Work instructions
All of the records are to be copied out exactly, with nothing left out.

Dataset records
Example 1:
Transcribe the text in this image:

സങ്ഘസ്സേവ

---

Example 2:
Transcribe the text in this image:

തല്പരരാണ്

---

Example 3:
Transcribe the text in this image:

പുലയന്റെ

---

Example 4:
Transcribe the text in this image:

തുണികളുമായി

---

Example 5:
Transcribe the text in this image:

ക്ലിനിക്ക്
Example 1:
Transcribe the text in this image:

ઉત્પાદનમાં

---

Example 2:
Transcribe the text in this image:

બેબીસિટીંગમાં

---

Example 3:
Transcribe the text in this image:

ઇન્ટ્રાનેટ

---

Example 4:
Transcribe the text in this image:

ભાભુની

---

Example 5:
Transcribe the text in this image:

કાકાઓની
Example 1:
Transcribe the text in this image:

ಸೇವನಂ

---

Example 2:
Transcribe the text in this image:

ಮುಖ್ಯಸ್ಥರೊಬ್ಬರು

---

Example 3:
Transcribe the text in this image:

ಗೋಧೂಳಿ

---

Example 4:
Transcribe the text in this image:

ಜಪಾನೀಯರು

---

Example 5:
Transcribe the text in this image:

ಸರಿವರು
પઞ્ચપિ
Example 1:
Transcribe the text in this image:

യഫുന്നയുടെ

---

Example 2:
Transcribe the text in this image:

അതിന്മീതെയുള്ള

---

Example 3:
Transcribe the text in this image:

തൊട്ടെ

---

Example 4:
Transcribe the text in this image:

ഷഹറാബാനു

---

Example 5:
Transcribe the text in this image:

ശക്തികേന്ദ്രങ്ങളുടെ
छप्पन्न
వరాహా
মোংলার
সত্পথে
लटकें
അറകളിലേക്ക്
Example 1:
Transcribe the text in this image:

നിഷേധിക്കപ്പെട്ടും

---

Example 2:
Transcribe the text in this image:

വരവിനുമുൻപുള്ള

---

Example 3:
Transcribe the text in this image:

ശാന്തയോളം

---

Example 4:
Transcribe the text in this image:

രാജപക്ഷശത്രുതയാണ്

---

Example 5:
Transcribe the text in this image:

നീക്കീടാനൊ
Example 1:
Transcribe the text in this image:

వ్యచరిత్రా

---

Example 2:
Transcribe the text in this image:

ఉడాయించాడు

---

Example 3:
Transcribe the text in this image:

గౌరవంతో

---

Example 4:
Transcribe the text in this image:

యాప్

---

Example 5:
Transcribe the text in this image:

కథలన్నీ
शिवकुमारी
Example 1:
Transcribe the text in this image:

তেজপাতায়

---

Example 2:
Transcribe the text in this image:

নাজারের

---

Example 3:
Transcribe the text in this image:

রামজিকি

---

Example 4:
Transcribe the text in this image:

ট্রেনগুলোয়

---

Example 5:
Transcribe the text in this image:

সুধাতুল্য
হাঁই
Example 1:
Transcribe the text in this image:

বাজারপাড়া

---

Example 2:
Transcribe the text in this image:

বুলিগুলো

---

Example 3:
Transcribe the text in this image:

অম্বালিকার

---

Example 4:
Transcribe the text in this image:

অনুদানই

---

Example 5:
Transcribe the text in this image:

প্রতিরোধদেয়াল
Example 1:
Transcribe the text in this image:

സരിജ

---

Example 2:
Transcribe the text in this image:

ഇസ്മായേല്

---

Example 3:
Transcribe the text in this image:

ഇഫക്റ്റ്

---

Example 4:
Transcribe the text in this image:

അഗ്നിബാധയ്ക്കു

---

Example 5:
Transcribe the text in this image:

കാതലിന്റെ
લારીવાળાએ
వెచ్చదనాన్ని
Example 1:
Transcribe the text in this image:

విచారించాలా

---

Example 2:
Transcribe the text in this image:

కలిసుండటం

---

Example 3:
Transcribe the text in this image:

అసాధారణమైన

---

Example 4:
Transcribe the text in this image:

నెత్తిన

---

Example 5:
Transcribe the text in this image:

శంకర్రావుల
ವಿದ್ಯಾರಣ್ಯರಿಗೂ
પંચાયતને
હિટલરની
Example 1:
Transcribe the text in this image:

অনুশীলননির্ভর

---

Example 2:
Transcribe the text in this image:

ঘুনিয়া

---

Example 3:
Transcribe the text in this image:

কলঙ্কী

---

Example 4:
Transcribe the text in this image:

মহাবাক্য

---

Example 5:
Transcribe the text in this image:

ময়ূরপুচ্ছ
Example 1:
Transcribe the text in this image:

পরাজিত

Expected answer
Example 1:
Transcribe the text in this image:

സങ്ഘസ്സേവ

---

Example 2:
Transcribe the text in this image:

തല്പരരാണ്

---

Example 3:
Transcribe the text in this image:

പുലയന്റെ

---

Example 4:
Transcribe the text in this image:

തുണികളുമായി

---

Example 5:
Transcribe the text in this image:

ക്ലിനിക്ക്
Example 1:
Transcribe the text in this image:

ઉત્પાદનમાં

---

Example 2:
Transcribe the text in this image:

બેબીસિટીંગમાં

---

Example 3:
Transcribe the text in this image:

ઇન્ટ્રાનેટ

---

Example 4:
Transcribe the text in this image:

ભાભુની

---

Example 5:
Transcribe the text in this image:

કાકાઓની
Example 1:
Transcribe the text in this image:

ಸೇವನಂ

---

Example 2:
Transcribe the text in this image:

ಮುಖ್ಯಸ್ಥರೊಬ್ಬರು

---

Example 3:
Transcribe the text in this image:

ಗೋಧೂಳಿ

---

Example 4:
Transcribe the text in this image:

ಜಪಾನೀಯರು

---

Example 5:
Transcribe the text in this image:

ಸರಿವರು
પઞ્ચપિ
Example 1:
Transcribe the text in this image:

യഫുന്നയുടെ

---

Example 2:
Transcribe the text in this image:

അതിന്മീതെയുള്ള

---

Example 3:
Transcribe the text in this image:

തൊട്ടെ

---

Example 4:
Transcribe the text in this image:

ഷഹറാബാനു

---

Example 5:
Transcribe the text in this image:

ശക്തികേന്ദ്രങ്ങളുടെ
छप्पन्न
వరాహా
মোংলার
সত্পথে
लटकें
അറകളിലേക്ക്
Example 1:
Transcribe the text in this image:

നിഷേധിക്കപ്പെട്ടും

---

Example 2:
Transcribe the text in this image:

വരവിനുമുൻപുള്ള

---

Example 3:
Transcribe the text in this image:

ശാന്തയോളം

---

Example 4:
Transcribe the text in this image:

രാജപക്ഷശത്രുതയാണ്

---

Example 5:
Transcribe the text in this image:

നീക്കീടാനൊ
Example 1:
Transcribe the text in this image:

వ్యచరిత్రా

---

Example 2:
Transcribe the text in this image:

ఉడాయించాడు

---

Example 3:
Transcribe the text in this image:

గౌరవంతో

---

Example 4:
Transcribe the text in this image:

యాప్

---

Example 5:
Transcribe the text in this image:

కథలన్నీ
शिवकुमारी
Example 1:
Transcribe the text in this image:

তেজপাতায়

---

Example 2:
Transcribe the text in this image:

নাজারের

---

Example 3:
Transcribe the text in this image:

রামজিকি

---

Example 4:
Transcribe the text in this image:

ট্রেনগুলোয়

---

Example 5:
Transcribe the text in this image:

সুধাতুল্য
হাঁই
Example 1:
Transcribe the text in this image:

বাজারপাড়া

---

Example 2:
Transcribe the text in this image:

বুলিগুলো

---

Example 3:
Transcribe the text in this image:

অম্বালিকার

---

Example 4:
Transcribe the text in this image:

অনুদানই

---

Example 5:
Transcribe the text in this image:

প্রতিরোধদেয়াল
Example 1:
Transcribe the text in this image:

സരിജ

---

Example 2:
Transcribe the text in this image:

ഇസ്മായേല്

---

Example 3:
Transcribe the text in this image:

ഇഫക്റ്റ്

---

Example 4:
Transcribe the text in this image:

അഗ്നിബാധയ്ക്കു

---

Example 5:
Transcribe the text in this image:

കാതലിന്റെ
લારીવાળાએ
వెచ్చదనాన్ని
Example 1:
Transcribe the text in this image:

విచారించాలా

---

Example 2:
Transcribe the text in this image:

కలిసుండటం

---

Example 3:
Transcribe the text in this image:

అసాధారణమైన

---

Example 4:
Transcribe the text in this image:

నెత్తిన

---

Example 5:
Transcribe the text in this image:

శంకర్రావుల
ವಿದ್ಯಾರಣ್ಯರಿಗೂ
પંચાયતને
હિટલરની
Example 1:
Transcribe the text in this image:

অনুশীলননির্ভর

---

Example 2:
Transcribe the text in this image:

ঘুনিয়া

---

Example 3:
Transcribe the text in this image:

কলঙ্কী

---

Example 4:
Transcribe the text in this image:

মহাবাক্য

---

Example 5:
Transcribe the text in this image:

ময়ূরপুচ্ছ
Example 1:
Transcribe the text in this image:

পরাজিত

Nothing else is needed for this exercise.